* Supplied text *
Currently, the World Wide Web (or the Web for short) is a huge information
source. Before the Web, finding information means asking other person or
looking for it in some books or other kinds of text document. Now, if we need
information about something, we can just open a web browser and search it in
web search engine like Google. The Web is also a popular communication media.
People interact with each other via web forum or social network web site like
Facebook and Twitter. Finally, the Web is also an important channel for
conducting business. Many companies have used the Web for product campaign or
to open online store.
Because of those important uses of the Web, many researches have been
conducted to extract useful information from the Web. According to Liu (2007),
web mining aim to discover useful information or knowledge from the web
hyperlink structure, page content, and usage data. Based on those
primary kinds of data used in the mining process, web mining tasks can be
categorized into three types: web structure mining, web content mining and web
usage mining.
Web Structure Mining
Web structure mining aims to discover useful knowledge from hyperlinks,
which represent the structure of the Web. Hyperlink is a link that exists in a
web page and refer to another region in the same web page or another web page.
The most popular application of web structure mining is to calculate the
importance of web pages. This kind of application is used in Google search
engine to order its search results. A web structure mining algorithm, PageRank,
is invented by Google founders: Larry Page and Sergey Brin. Web structure
mining can also be applied to cluster or classify web pages (Gomes and Gong,
2005).

* Raw data *

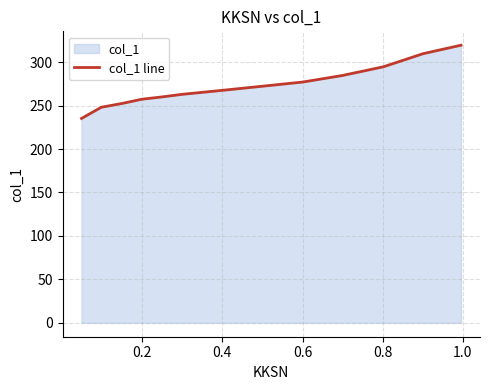

What is the difference between the maximum and minimum values?

84.3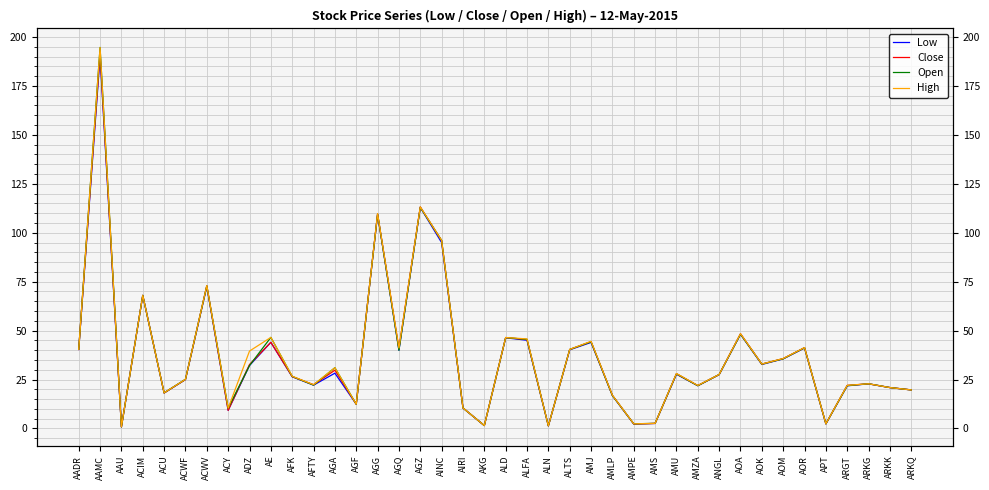

What is the total value across all series at ALFA?

181.8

* What to work on *
(a) Reproduce the passage of the web mining text from "Currently, the World" to "open online store.".
(b) Turn the paragraph of the web mining text beginning "Web structure mining aims to discover" into a short bulleted list that keeps its main facts.

* Expected outputs *
(a)
Currently, the World Wide Web (or the Web for short) is a huge information
source. Before the Web, finding information means asking other person or
looking for it in some books or other kinds of text document. Now, if we need
information about something, we can just open a web browser and search it in
web search engine like Google. The Web is also a popular communication media.
People interact with each other via web forum or social network web site like
Facebook and Twitter. Finally, the Web is also an important channel for
conducting business. Many companies have used the Web for product campaign or
to open online store.

(b)
- Goal: discover useful knowledge from hyperlinks, which represent the structure of the Web.
- Hyperlink: a link in a web page that points to another region of the same page or to another web page.
- Most popular application: calculating the importance of web pages, which Google's search engine uses to order its search results.
- PageRank: a web structure mining algorithm invented by Google founders Larry Page and Sergey Brin.
- Other uses: clustering or classifying web pages (Gomes and Gong, 2005).